I giorni scorsero confusi. Un quotidiano titolò: «Resti rinvenuti su terreno di famiglia». Vera evitava gli sguardi altrui; a scuola, Dasha tornava a casa in lacrime: la deridevano.

La polizia richiamò: il cranio era stato trovato dentro un vaso di terracotta, poco distante dalla scatola.

«È evidente: suo marito c’entra,» disse l’ispettore.

«Dicevano che Nina fosse partita per Tomsk…»

«No. Era qui.»

Quella notte Vera rovistò nei cassetti. Trovò una fotografia: Nina giovane, sorridente, con una scatolina simile tra le mani. Il destino aveva tracciato linee che nessuno aveva visto.

Arrivò la convocazione del procuratore. Davanti allo specchio dell’ufficio, Vera vide il proprio riflesso scolorito dal tempo.

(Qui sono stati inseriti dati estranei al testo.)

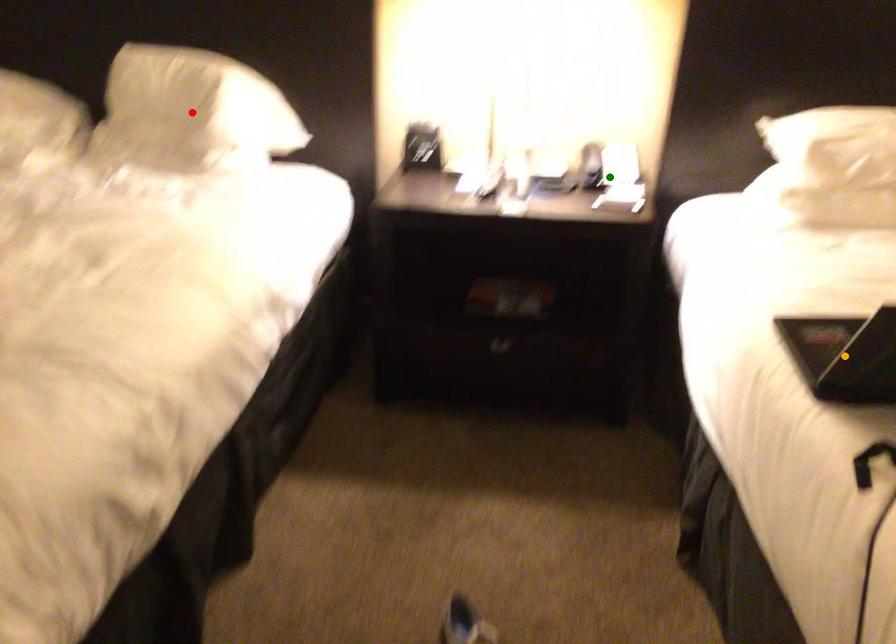
Order these from nearest to farthest:
A) green point
B) red point
C) orange point

1. orange point
2. green point
3. red point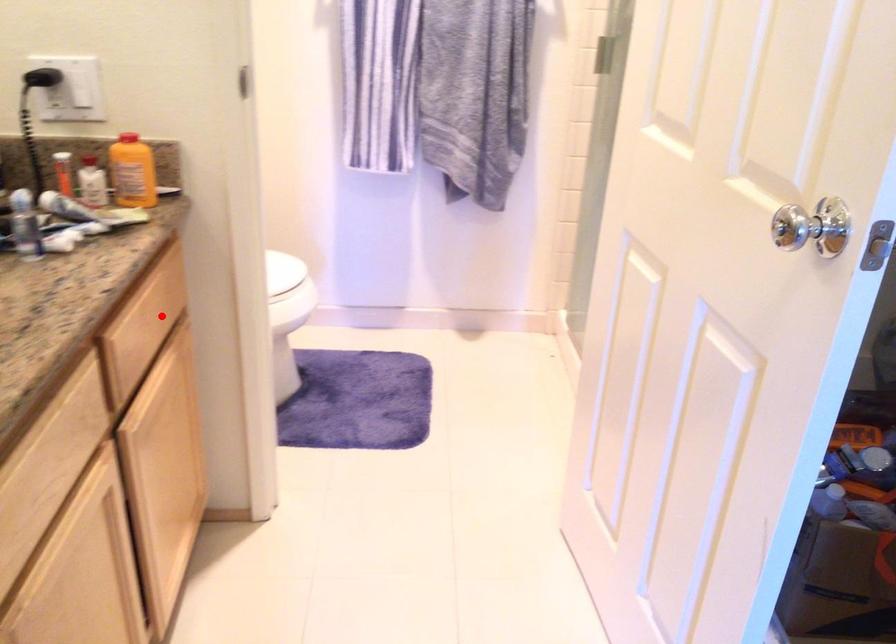
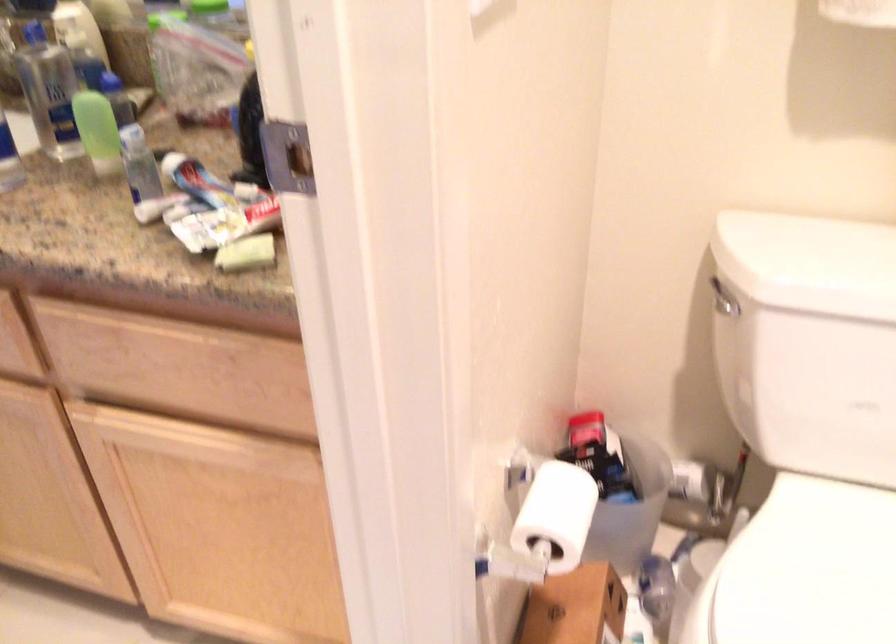
Question: I am providing you with two images of the same scene from different viewpoints. In image1, a red point is highlighted. Considering the same 3D point in image2, which of the following is correct?

Choices:
 (A) It is closer
 (B) It is farther

Answer: (A)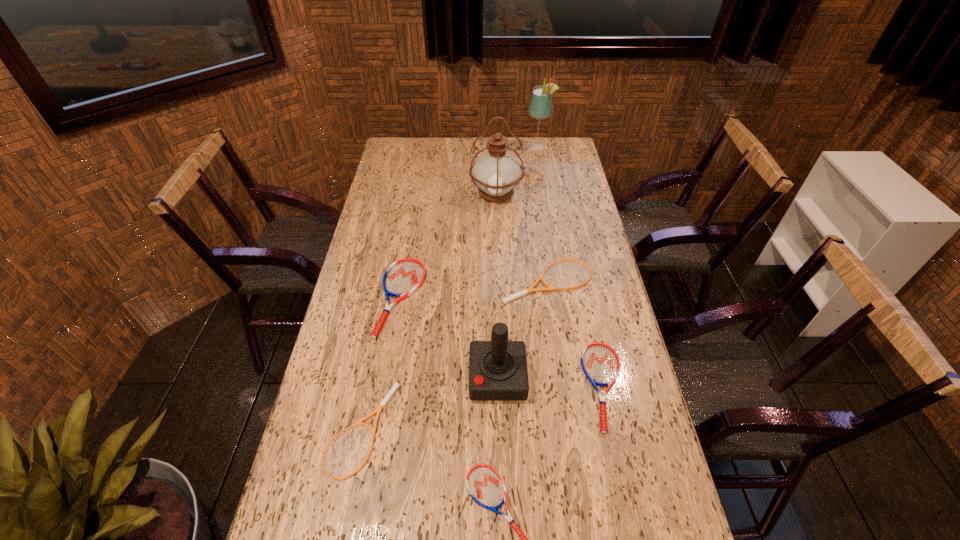
Locate an element on the screen. alcohol is located at coordinates (540, 105).

Find the location of a particular element. The image size is (960, 540). oil lamp is located at coordinates (496, 172).

The height and width of the screenshot is (540, 960). Identify the location of red joystick. (498, 371).

I want to click on joystick, so click(x=498, y=371).

Locate an element on the screen. The height and width of the screenshot is (540, 960). the biggest blue tennis racket is located at coordinates (402, 278).

Find the location of a particular element. the leftmost blue tennis racket is located at coordinates point(402,278).

This screenshot has height=540, width=960. I want to click on the farther beige tennis racket, so click(550, 288).

Find the location of a particular element. the right beige tennis racket is located at coordinates (550, 288).

Where is `the second biggest blue tennis racket`? the second biggest blue tennis racket is located at coordinates (600, 363).

I want to click on the rightmost blue tennis racket, so 600,363.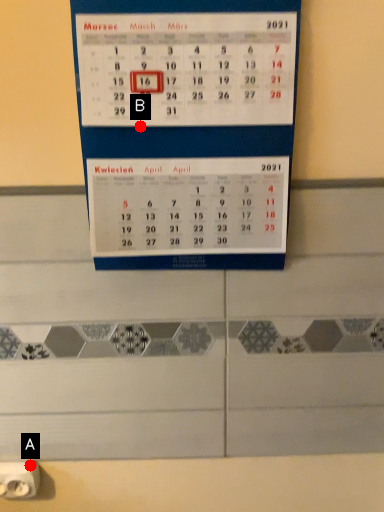
Question: Two points are circled on the image, labeled by A and B beside each circle. Which point is farther from the camera taking this photo?

Choices:
 (A) A is further
 (B) B is further

Answer: (A)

«Ritiene che suo marito fosse coinvolto?» domandò l’investigatore.

«Era un uomo duro. Ma non un assassino.»

«Aveva debiti?»

Vera ricordò quel prestito di Nina, mai del tutto chiarito. La lite, la frattura, il corpo occultato, i denti come talismano, le banconote come saldo… tutto si allineò in un disegno cupo.

Fuori iniziava a nevicare. A scuola, Dasha subiva ancora i sussurri. All’assemblea, Vera si alzò: «Lasciate mia nipote fuori da questa storia. I peccati dei padri non ricadano sui figli.»

L’aula tacque.

Il procedimento fu rapido e burocratico. L’uomo era morto, il fascicolo archiviato. Ma il cognome Zolotov rimase come un’eco.

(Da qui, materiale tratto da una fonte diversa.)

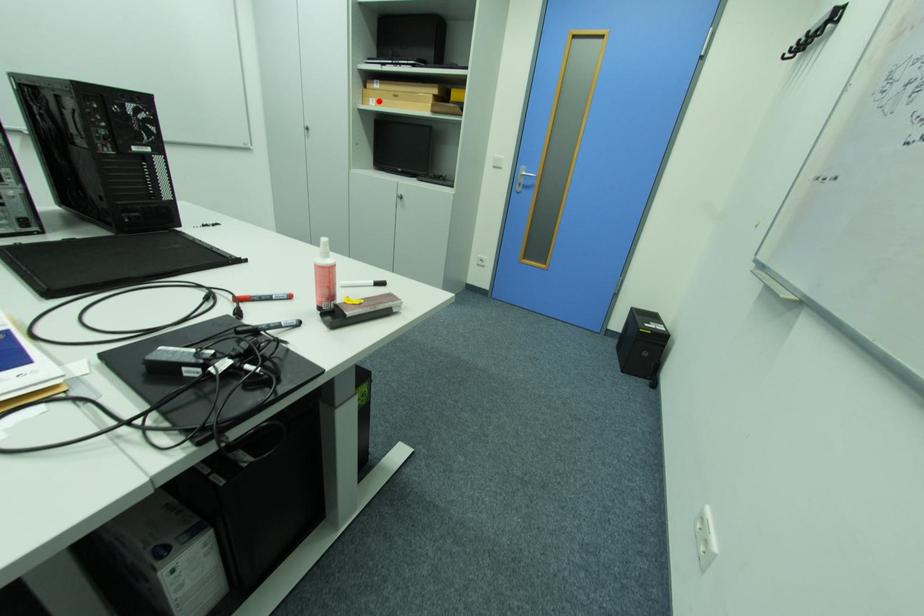
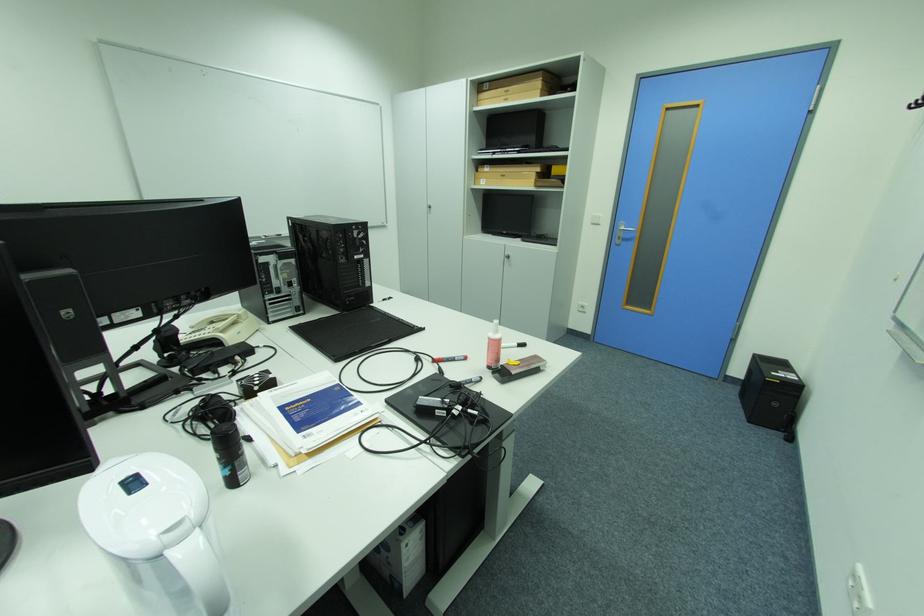
Question: I am providing you with two images of the same scene from different viewpoints. A red point is shown in image1. For the corresponding object point in image2, is it positioned nearer or farther from the camera?

Choices:
 (A) Nearer
 (B) Farther

Answer: (A)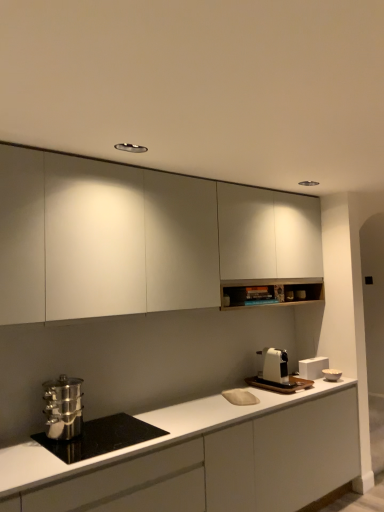
Question: In terms of size, does white matte cabinet at upper center, which appears as the 1th cabinetry when viewed from the top, appear bigger or smaller than stainless steel pot at lower left?

Choices:
 (A) small
 (B) big

Answer: (B)

Question: Is point (59, 195) closer or farther from the camera than point (99, 425)?

Choices:
 (A) closer
 (B) farther

Answer: (A)

Question: Which is farther from the white matte toaster at right, acting as the 2th appliance starting from the right?

Choices:
 (A) white glossy bowl at right, the 1th appliance viewed from the right
 (B) stainless steel steamer at lower left, placed as the 1th kitchen appliance when sorted from front to back
 (C) white plastic coffee machine at right, acting as the 1th kitchen appliance starting from the right
 (D) stainless steel pot at lower left
 (E) white matte countertop at lower left, which appears as the 1th cabinetry when ordered from the bottom

Answer: (B)

Question: Estimate the real-world distances between objects in this image. Which object is closer to the white matte countertop at lower left, the 2th cabinetry from the top?

Choices:
 (A) white plastic coffee machine at right, which is the 1th kitchen appliance from back to front
 (B) stainless steel pot at lower left
 (C) white glossy bowl at right, which ranks as the second appliance in left-to-right order
 (D) white matte toaster at right, which ranks as the 1th appliance in left-to-right order
 (E) stainless steel steamer at lower left, placed as the 1th kitchen appliance when sorted from front to back

Answer: (B)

Un anno più tardi, Vera e Dasha tornarono al cimitero. Scelsero una lapide sobria: «Nina. Non dimenticata.» La posero sotto l’albero vicino al punto del ritrovamento. Dasha depose un giglio di porcellana.

«Adesso questa è casa sua?» sussurrò.

«Adesso sì,» disse Vera stringendole la mano. «Abbiamo fatto la nostra parte.»

Si allontanarono lasciando la scatola alla terra che l’aveva custodita. I tigli non scricchiolavano più: sembrava che un sussurro lungo trent’anni si fosse finalmente spento.

«Torniamo,» disse Vera. «Dobbiamo andare avanti.»

Dasha le strinse la mano con serietà da piccola saggia. Sapevano entrambe che il male smette di vincere quando si smette di temerlo.